• **Instructions to follow**:
The listing below is to be duplicated exactly, with every picture omitted.

• **Recorded information**:

------------------------------------------------

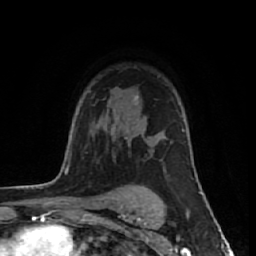
Breast MRI (dynamic contrast-enhanced), one axial slice. Position 42 of 64 along the scan axis. Cropped to one breast. Dynamic contrast-enhanced series, time point 2 of 7 at this slice position (early post-contrast). 1.5 T. TE 2.6 ms, TR 6.1 ms. 2.5 mm slice thickness. 256 × 256 image matrix, field of view 150 × 150 mm. Female patient.
Annotated regions visible in this slice (semi-automatic segmentation, software-assisted and operator-edited):
- enhancing-tissue mask used for the functional tumour volume (all voxels passing the contrast-enhancement thresholds inside the analysis volume; usually the tumour): bounding box <134,95,139,101> (left, top, right, bottom; pixels)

------------------------------------------------

• **Result of the exercise**:
Breast MRI (dynamic contrast-enhanced), one axial slice. Position 42 of 64 along the scan axis. Cropped to one breast. Dynamic contrast-enhanced series, time point 2 of 7 at this slice position (early post-contrast). 1.5 T. TE 2.6 ms, TR 6.1 ms. 2.5 mm slice thickness. 256 × 256 image matrix, field of view 150 × 150 mm. Female patient.
Annotated regions visible in this slice (semi-automatic segmentation, software-assisted and operator-edited):
- enhancing-tissue mask used for the functional tumour volume (all voxels passing the contrast-enhancement thresholds inside the analysis volume; usually the tumour): bounding box <134,95,139,101> (left, top, right, bottom; pixels)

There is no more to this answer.